Start of Task inputs
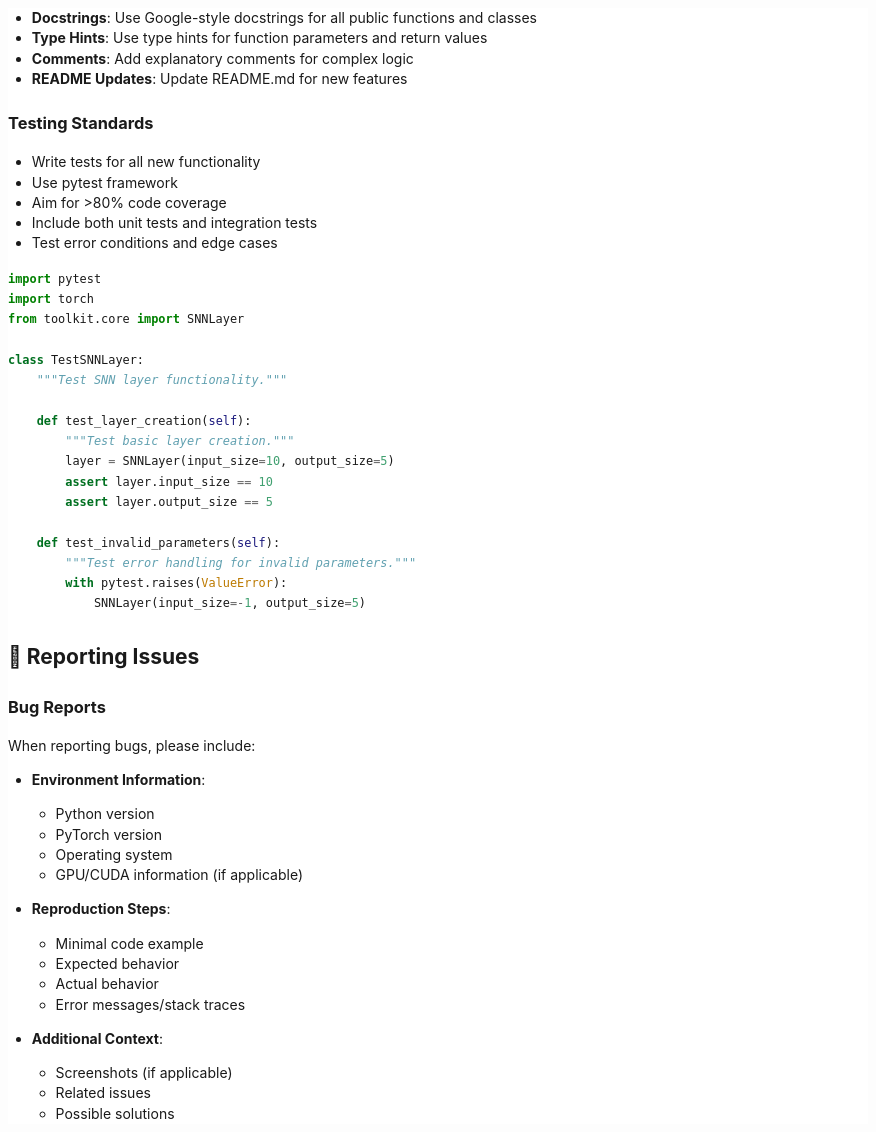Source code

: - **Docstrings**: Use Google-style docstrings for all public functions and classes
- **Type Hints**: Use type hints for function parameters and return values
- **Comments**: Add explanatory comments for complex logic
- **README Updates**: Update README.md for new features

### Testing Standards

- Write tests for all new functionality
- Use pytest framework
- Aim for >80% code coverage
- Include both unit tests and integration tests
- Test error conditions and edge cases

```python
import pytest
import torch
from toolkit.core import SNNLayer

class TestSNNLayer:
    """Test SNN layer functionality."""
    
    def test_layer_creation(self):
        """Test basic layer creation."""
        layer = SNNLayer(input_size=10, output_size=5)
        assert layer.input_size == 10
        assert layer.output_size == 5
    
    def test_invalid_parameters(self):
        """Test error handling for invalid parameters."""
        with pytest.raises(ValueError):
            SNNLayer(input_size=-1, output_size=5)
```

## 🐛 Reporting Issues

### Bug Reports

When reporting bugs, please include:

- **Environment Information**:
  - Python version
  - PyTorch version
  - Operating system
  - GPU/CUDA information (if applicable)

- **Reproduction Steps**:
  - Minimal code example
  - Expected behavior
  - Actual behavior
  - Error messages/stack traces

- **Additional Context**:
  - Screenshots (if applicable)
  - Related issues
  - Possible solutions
End of Task inputs
Start of Task inputs
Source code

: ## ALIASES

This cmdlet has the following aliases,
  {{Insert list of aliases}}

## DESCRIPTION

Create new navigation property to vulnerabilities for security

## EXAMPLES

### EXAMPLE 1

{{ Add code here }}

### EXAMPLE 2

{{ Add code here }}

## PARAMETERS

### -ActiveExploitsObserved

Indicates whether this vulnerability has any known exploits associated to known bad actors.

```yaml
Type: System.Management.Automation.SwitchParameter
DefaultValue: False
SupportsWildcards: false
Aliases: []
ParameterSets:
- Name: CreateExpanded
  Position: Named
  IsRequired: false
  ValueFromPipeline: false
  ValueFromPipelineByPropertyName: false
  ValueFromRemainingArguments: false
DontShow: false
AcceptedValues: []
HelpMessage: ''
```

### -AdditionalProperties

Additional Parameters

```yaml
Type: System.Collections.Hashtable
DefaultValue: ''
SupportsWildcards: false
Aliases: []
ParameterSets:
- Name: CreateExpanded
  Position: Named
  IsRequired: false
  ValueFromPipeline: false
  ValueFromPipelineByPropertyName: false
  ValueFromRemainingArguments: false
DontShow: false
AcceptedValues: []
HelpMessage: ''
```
End of Task inputs
▶ About this exercise
Copy out the lines above exactly, beginning at the one that contains "- Screenshots (if applicable)" and ending at the one that contains "- Possible solutions".

▶ Answer area
  - Screenshots (if applicable)
  - Related issues
  - Possible solutions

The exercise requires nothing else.